● **What to do**
Skip every picture, and copy exactly the lines from the one containing "PSI: 1 -> 3" to the end of the data.
▽
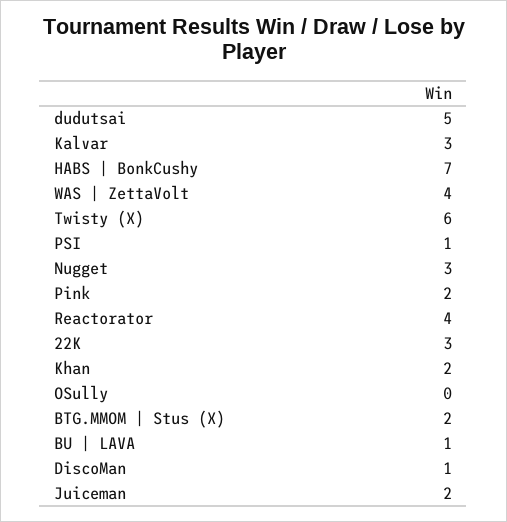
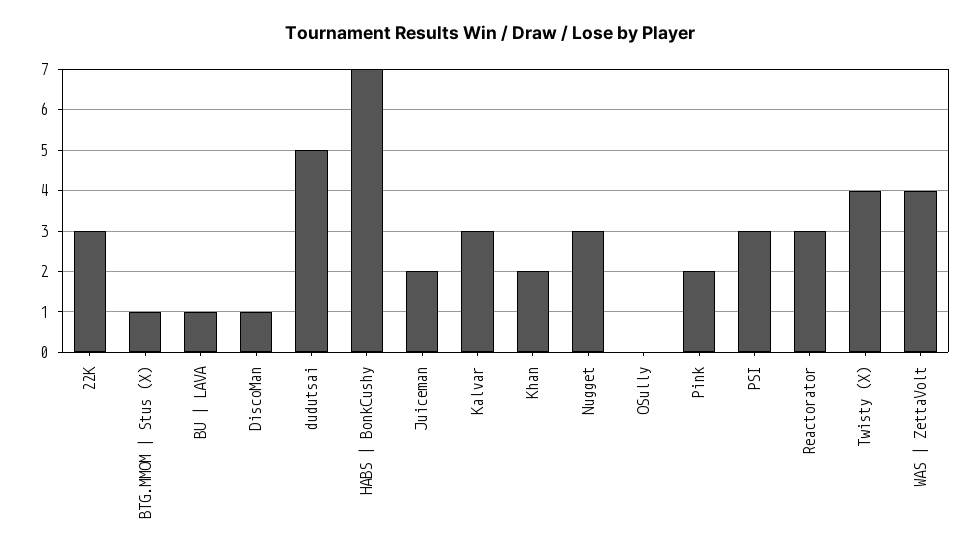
Twisty (X): 6 -> 4
PSI: 1 -> 3
Reactorator: 4 -> 3
BTG.MMOM | Stus (X): 2 -> 1

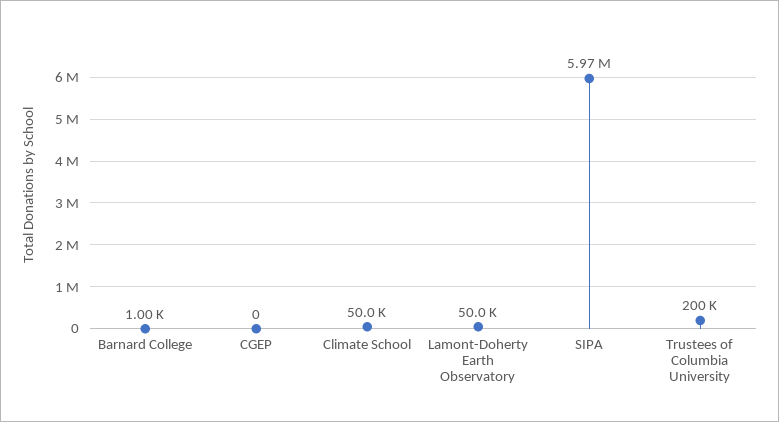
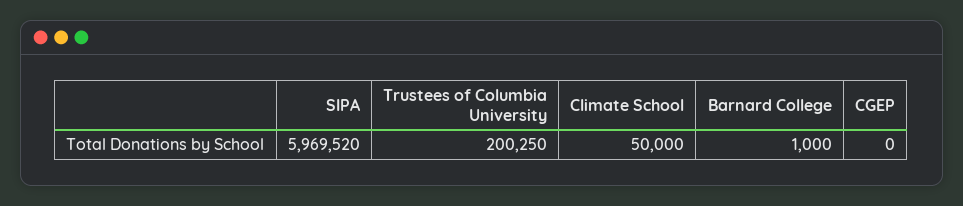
Lamont-Doherty Earth Observatory: 50000 -> none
△
● **Expected answer**
PSI: 1 -> 3
Reactorator: 4 -> 3
BTG.MMOM | Stus (X): 2 -> 1

Lamont-Doherty Earth Observatory: 50000 -> none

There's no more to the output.